Last night I was in Baltimore hanging out with some peeps for additional birthday celebrations. As a reminder, you still have plenty of time to send me a gift certificate or cash money as my birthday isn’t until Tuesday. But I digress. So I was in Baltimore getting my drink on with my friends. It was supposed to be a special night, and it kind of was. But not special like I got to touch someone’s wiener while I was sober special. It was more like that guy was lucky he left when he did or Jewcy Bits would have punched him in the face special.
That’s right, kids, there was almost a fight. Starring Jewcy Bits and the Master Overlord of Douche Bags.
My girlfriend invited the asshole she’d been seeing on and off for the last 6 months. We already didn’t like him since he basically dumped her on her birthday and then got back together with her a few days later.

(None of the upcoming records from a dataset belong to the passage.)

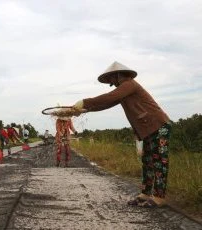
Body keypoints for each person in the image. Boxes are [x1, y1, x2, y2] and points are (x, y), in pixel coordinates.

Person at [72, 61, 171, 208]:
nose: (111, 83)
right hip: (146, 129)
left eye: (111, 79)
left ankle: (159, 197)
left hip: (158, 126)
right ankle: (145, 193)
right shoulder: (123, 90)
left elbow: (108, 97)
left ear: (118, 75)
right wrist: (86, 110)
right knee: (147, 161)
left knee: (159, 162)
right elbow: (106, 104)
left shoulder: (129, 84)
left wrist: (84, 102)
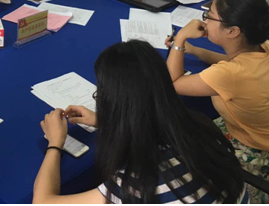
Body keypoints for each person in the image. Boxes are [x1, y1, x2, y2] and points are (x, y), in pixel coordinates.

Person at [33, 40, 247, 204]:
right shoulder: (199, 126)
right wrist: (106, 121)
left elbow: (42, 202)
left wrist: (55, 143)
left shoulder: (138, 183)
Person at [165, 0, 269, 203]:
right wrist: (195, 50)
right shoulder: (265, 46)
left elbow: (173, 84)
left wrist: (180, 39)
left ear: (233, 31)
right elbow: (231, 64)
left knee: (176, 154)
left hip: (259, 152)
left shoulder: (231, 75)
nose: (205, 21)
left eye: (209, 16)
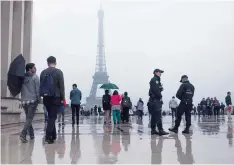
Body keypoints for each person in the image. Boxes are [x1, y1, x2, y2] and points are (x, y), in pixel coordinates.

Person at [40, 56, 65, 144]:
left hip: (46, 97)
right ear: (55, 62)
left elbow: (41, 86)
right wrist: (63, 98)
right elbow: (62, 87)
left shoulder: (43, 72)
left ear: (47, 63)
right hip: (56, 97)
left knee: (51, 116)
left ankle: (53, 136)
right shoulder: (59, 72)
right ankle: (48, 135)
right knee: (52, 117)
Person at [20, 63, 40, 143]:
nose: (35, 69)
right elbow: (37, 89)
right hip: (32, 101)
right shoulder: (35, 77)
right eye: (34, 68)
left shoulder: (22, 78)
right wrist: (38, 99)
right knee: (29, 118)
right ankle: (23, 134)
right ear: (29, 69)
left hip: (24, 101)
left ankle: (31, 135)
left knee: (28, 118)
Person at [148, 69, 169, 135]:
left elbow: (152, 90)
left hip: (153, 100)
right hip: (156, 100)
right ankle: (160, 130)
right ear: (156, 72)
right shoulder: (155, 80)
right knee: (158, 115)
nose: (160, 74)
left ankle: (153, 129)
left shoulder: (155, 80)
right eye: (160, 72)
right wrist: (160, 97)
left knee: (154, 116)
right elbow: (156, 90)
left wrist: (160, 89)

His idea of making up with her and apologizing involved a drunk phone call at 3:30 am on a Monday where he drunkenly told her he had acted like a jack ass and wanted to come over to “talk” to her. Kids, this is a perfect example of what I like to call a “booty call.”
Like a typical chick, we’ve all been there, she took him back. And she believed he had changed. I can’t blame her, I too am a chick and have fallen for such behavior myself. So he came out for my birthday where he proceeded to be a total ass the whole time. Examples of his shitty behavior include:
- Berating her in front of her friends
- Ogling other chicks in front of her
- Calling us all lame
- Kicking my friends to get their attention
- Spilling drinks all over the place
- Rubbing another girl’s bare legs (repeatedly)
- Slapping Jewcy Bits’ boyfriends gut
It was that last one that just about sent Jewcy Bits over the edge. And with good reason. I have to say, I would have paid good money to watch Jewcy punch him in his mouth. He totally deserved it. He really did. I think I might dream of seeing his drunk ass laid out on the floor and watching Jewcy kick his fat gut all over the floor.